Le nom de la petite ville est désormais connu aux quatre coins du monde. La preuve, parmi les actionnaires du club, on retrouve plus de 69 nationalités différentes, et le club compte déjà un groupe de supporters aux États-Unis, en Chine ou à Chypre par exemple. Les supporters du club maintiennent également des liens assez serrés avec l’Écosse. Le principal groupe de supporters eibarrenses, "Scotland The Brave", est né suite à un voyage des fans dans le nord du Royaume-Uni, et le groupe avait même demandé à rencontrer la Première ministre écossaise Nicola Sturgeon pour renforcer les liens entre le club et l’Écosse. Le Celtic s’est d’ailleurs déplacé pour le match des 75 ans du club basque cet été, et la formation de Glasgow avait reçu un superbe accueil de la part des habitants de la ville. Le but du club est maintenant de se développer à l’international, exploitant notamment le marché asiatique, sur lequel la Liga travaille intensément depuis plusieurs années pour combler son retard avec la Premier League.

La principale difficulté pour les dirigeants sera maintenant de pouvoir retenir les meilleurs joueurs de l'équipe, qui ne vont pas manquer de prétendants dans les mois à venir. Keko est déjà convoité par le FC Séville, pendant qu'Ander Capa est dans l'agenda de l'Athletic depuis deux ans déjà. Mais l'avenir du club devrait s'écrire sous le signe de la stabilité. Les nouveaux droits TV de la ligue espagnole vont permettre au club, qui ne touche que 13,8 millions aujourd'hui, de tripler ses revenus, et ainsi clairement renflouer les caisses et permettre aux dirigeants d'être actifs sur le marché européen. Des nouveaux fonds qui devraient aussi permettre à Eibar de renforcer sa formation. Aujourd'hui, les meilleurs jeunes du club armero rejoignent la Real Sociedad, et dans des cas plus rares, l'Athletic.
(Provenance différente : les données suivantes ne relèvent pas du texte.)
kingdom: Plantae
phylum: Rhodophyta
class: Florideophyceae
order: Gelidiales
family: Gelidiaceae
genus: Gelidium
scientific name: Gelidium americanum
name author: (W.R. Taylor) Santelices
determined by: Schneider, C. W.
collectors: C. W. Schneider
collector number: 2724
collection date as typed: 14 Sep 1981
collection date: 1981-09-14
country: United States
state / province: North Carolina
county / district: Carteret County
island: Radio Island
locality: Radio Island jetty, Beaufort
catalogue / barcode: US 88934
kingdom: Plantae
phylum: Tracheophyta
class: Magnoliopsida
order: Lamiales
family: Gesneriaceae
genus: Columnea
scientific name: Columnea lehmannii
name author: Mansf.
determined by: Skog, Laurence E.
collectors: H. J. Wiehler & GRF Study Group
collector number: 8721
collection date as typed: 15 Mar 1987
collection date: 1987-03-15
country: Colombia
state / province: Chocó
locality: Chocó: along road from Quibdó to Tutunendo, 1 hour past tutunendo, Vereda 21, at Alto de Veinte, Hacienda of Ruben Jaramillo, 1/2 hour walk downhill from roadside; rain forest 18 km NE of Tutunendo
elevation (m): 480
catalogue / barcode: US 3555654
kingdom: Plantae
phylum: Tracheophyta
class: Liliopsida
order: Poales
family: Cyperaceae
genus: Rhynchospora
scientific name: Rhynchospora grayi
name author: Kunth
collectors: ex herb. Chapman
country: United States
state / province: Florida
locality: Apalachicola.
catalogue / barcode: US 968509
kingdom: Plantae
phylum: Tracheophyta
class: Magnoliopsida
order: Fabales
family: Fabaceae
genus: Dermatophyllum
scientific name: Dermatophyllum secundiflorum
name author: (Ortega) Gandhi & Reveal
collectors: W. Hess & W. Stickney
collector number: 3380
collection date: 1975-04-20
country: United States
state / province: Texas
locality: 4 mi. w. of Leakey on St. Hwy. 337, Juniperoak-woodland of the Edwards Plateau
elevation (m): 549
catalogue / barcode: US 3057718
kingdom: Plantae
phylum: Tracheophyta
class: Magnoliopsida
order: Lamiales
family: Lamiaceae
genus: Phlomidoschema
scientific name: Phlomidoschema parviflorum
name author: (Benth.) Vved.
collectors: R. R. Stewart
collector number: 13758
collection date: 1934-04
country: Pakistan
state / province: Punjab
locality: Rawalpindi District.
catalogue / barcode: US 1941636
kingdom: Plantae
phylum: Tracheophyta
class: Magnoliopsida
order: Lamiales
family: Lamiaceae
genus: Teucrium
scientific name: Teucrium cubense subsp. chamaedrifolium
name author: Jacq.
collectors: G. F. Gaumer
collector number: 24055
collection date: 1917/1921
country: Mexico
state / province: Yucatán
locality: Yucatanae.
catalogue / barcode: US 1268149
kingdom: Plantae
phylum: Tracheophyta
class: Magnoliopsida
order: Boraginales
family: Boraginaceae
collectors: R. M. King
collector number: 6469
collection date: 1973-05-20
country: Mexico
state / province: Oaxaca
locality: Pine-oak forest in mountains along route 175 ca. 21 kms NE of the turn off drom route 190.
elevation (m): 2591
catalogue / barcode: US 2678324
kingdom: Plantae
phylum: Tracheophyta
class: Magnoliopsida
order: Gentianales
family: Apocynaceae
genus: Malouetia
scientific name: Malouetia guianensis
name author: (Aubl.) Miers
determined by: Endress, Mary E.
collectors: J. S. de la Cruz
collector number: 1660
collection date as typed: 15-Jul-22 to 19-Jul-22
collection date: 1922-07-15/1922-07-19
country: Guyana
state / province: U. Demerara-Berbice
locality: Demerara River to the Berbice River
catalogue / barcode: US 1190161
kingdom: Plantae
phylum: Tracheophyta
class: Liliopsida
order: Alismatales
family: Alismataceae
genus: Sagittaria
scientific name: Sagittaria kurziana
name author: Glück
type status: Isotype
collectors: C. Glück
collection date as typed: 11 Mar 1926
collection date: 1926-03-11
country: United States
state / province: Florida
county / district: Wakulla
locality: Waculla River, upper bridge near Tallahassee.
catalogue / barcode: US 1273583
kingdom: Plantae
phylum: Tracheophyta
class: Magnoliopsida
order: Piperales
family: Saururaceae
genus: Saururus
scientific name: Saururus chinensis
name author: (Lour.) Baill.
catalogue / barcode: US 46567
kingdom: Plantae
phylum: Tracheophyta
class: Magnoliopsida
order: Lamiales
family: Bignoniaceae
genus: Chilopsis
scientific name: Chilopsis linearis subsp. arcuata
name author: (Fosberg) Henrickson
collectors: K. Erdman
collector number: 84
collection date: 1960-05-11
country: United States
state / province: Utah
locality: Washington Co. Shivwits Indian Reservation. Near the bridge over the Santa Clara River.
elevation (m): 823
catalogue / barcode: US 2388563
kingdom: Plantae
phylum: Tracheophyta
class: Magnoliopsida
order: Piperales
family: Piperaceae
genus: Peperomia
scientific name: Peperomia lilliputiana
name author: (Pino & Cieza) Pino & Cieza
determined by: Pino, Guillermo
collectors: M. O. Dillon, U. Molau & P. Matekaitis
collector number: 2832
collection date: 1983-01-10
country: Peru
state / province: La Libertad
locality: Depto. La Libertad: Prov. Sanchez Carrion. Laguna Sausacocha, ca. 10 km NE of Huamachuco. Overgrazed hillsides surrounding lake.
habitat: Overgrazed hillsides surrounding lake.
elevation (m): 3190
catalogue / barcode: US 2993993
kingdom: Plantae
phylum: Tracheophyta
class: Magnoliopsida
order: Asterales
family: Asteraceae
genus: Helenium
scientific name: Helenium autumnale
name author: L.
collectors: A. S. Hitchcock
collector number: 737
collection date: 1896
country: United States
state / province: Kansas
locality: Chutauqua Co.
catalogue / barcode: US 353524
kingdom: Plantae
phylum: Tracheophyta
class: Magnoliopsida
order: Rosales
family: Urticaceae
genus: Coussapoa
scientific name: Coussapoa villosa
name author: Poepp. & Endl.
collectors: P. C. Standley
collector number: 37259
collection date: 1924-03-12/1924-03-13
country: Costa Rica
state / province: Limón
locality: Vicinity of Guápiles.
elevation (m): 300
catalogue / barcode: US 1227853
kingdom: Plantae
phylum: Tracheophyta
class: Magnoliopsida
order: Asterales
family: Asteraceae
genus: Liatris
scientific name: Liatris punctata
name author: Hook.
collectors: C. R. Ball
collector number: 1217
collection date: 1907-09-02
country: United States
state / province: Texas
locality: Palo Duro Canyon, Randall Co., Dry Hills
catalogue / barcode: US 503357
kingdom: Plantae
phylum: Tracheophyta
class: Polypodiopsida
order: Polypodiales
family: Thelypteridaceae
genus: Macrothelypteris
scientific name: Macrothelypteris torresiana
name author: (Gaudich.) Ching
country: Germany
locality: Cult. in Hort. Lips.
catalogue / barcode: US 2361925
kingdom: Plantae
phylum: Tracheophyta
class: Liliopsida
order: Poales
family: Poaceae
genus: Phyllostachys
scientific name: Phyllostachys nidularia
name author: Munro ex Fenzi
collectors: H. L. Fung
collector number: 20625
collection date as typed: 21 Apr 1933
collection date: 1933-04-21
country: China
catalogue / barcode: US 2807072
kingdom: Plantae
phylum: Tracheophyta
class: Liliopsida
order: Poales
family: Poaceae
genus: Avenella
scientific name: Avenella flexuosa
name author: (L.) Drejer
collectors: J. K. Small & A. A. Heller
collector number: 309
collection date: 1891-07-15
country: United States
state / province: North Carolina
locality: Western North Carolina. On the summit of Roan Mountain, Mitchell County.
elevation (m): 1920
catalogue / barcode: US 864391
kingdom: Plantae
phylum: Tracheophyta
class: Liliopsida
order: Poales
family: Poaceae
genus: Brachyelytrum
Ces deux clubs exercent d'ailleurs une mainmise totale sur tous les clubs formateurs de la région. Eibar pourrait ainsi devenir la 3e puissance basque et sortir de nouveaux jeunes pour l'équipe première, ce qui faciliterait aussi son développement économique. Les Rouge et Bleu s'installent peu à peu parmi les valeurs sûres du championnat espagnol, et, quelle que soit leur position à la fin de la saison, sont clairement un des clubs les plus passionnants à suivre en Liga.